**Exercise**
Find all lines below containing the string "rocky" and return them.

──────────────────────────────

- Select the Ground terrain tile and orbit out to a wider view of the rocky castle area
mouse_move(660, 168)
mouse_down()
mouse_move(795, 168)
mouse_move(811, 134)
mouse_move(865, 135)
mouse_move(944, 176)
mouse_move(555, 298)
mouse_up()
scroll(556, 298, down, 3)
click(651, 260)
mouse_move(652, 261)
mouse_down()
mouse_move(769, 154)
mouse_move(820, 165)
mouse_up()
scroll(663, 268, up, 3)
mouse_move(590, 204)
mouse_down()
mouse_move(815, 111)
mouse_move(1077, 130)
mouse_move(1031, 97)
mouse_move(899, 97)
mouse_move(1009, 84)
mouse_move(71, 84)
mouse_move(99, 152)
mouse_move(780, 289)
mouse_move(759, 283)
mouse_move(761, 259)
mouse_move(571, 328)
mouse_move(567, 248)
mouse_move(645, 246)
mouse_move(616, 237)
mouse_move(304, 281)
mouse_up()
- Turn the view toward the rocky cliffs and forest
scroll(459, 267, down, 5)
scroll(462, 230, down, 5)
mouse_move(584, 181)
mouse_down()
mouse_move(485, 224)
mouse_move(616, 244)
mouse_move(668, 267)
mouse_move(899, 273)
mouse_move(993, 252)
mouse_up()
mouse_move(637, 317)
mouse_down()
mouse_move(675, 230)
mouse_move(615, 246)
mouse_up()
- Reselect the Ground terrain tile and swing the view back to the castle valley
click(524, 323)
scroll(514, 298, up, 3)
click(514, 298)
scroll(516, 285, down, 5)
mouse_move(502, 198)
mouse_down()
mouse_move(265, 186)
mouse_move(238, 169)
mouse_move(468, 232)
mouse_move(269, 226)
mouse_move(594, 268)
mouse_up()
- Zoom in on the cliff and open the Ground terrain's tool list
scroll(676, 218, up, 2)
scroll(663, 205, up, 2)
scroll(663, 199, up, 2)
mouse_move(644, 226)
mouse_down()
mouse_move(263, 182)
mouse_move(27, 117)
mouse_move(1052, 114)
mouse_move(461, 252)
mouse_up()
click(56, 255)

──────────────────────────────

**Answer box**
- Select the Ground terrain tile and orbit out to a wider view of the rocky castle area
- Turn the view toward the rocky cliffs and forest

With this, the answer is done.